China’s factory activity expanded at the fastest pace in more than three years in November, while the service sector hit a multi-year high, as the country’s economic recovery from the coronavirus pandemic picked up. China’s official manufacturing PMI rose to 52.1 in November, up from 51.4 in October. It was the highest PMI reading since September 2017. The rise in the November PMI, with broad improvements across the sub-components suggest the recovery momentum in the industrial sector has become more certain. The robust PMI points to solid fourth quarter growth, which is expected to quicken to 5.7%, up from 4.95 in the third quarter, an impressive turnaround from the deep contraction earlier this year. The index showed that new export orders stood at 51.5 in November, up from 51 in October. The services PMI rose to 56.4, the fastest pace since June 2012 and up from 56.2 in October. The labor market still faces difficulties, as employment in the service sector fell in November.

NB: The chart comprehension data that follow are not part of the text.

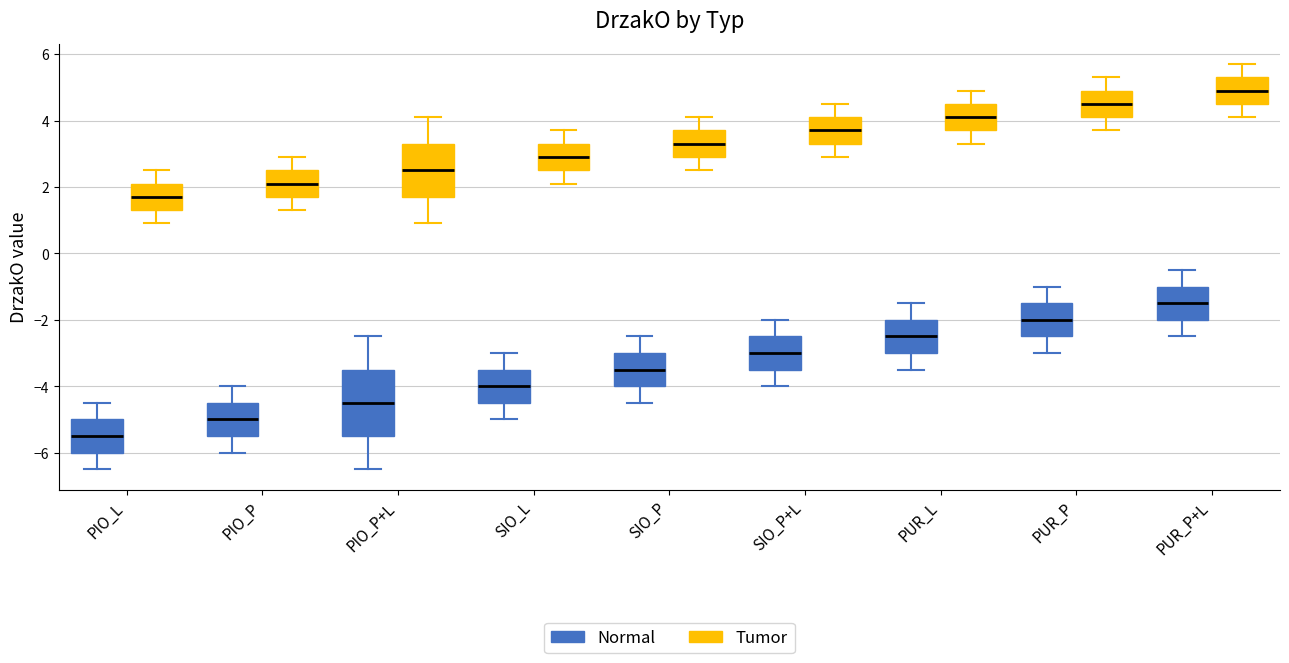

Reading left to right, read every box against the y-axis: the position of its median line, the range the box covers, and the ends of its whiskers. The values are not printed on the chart, so give them approximately, as read against the axis.

PIO_L (Normal): median -5.4, box -6.0 to -5.0, whiskers -6.4 to -4.4
PIO_L (Tumor): median 1.8, box 1.4 to 2.2, whiskers 1.0 to 2.6
PIO_P (Normal): median -5.0, box -5.4 to -4.4, whiskers -6.0 to -4.0
PIO_P (Tumor): median 2.2, box 1.8 to 2.6, whiskers 1.4 to 3.0
PIO_P+L (Normal): median -4.4, box -5.4 to -3.4, whiskers -6.4 to -2.4
PIO_P+L (Tumor): median 2.6, box 1.8 to 3.4, whiskers 1.0 to 4.2
SIO_L (Normal): median -4.0, box -4.4 to -3.4, whiskers -5.0 to -3.0
SIO_L (Tumor): median 3.0, box 2.6 to 3.4, whiskers 2.2 to 3.8
SIO_P (Normal): median -3.4, box -4.0 to -3.0, whiskers -4.4 to -2.4
SIO_P (Tumor): median 3.4, box 3.0 to 3.8, whiskers 2.6 to 4.2
SIO_P+L (Normal): median -3.0, box -3.4 to -2.4, whiskers -4.0 to -2.0
SIO_P+L (Tumor): median 3.8, box 3.4 to 4.2, whiskers 3.0 to 4.6
PUR_L (Normal): median -2.4, box -3.0 to -2.0, whiskers -3.4 to -1.4
PUR_L (Tumor): median 4.2, box 3.8 to 4.6, whiskers 3.4 to 5.0
PUR_P (Normal): median -2.0, box -2.4 to -1.4, whiskers -3.0 to -1.0
PUR_P (Tumor): median 4.6, box 4.2 to 5.0, whiskers 3.8 to 5.4
PUR_P+L (Normal): median -1.4, box -2.0 to -1.0, whiskers -2.4 to -0.4
PUR_P+L (Tumor): median 5.0, box 4.6 to 5.4, whiskers 4.2 to 5.8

Important Data Releases This Week
The November NFIB small business optimism Index report will be released on Tuesday, December 7 at 6:00 AM. The pandemic has been hard on small businesses. Some businesses in the service sector like leisure and hospitality and travel have been hard hit but are only recovering slowly. The rise in coronavirus infections and the reestablishment of some restrictions has hurt small businesses. The topline index was unchanged last month. Only four of the ten components improved last month, the other six declined. The uncertainty index rose six points to 98, but that is normal in an election month. The biggest near-term headwind will be the rise in COVID infections. Longer term, a vaccine will improve prospects. The virus will likely cause the index back track from 104.0 to 102.
The November CPI report will be released on Thursday, December 10 at 10:00 AM. The CPI was unchanged during October and up 1.2% in the past 12 months. Price pressures continue to be modest, as overall demand for goods and services remain below pre-pandemic levels. Food prices rose 0.2% in the last report and energy rose only 0.1%. Looking forward, inflationary forces should move modestly forward as the economy gains strength, after the pandemic starts to fade.
The November PPI report will be released on Friday, December 11 at 8:30 AM. The PPI rose 0.3% in the last report. The increase in industrial activity has resulted in some price increases for some industrial commodities. However, global demand s still weak, although recovering. This means the chances of a breakout of inflation for some time. The PPI is projected to rise 0.2% for November.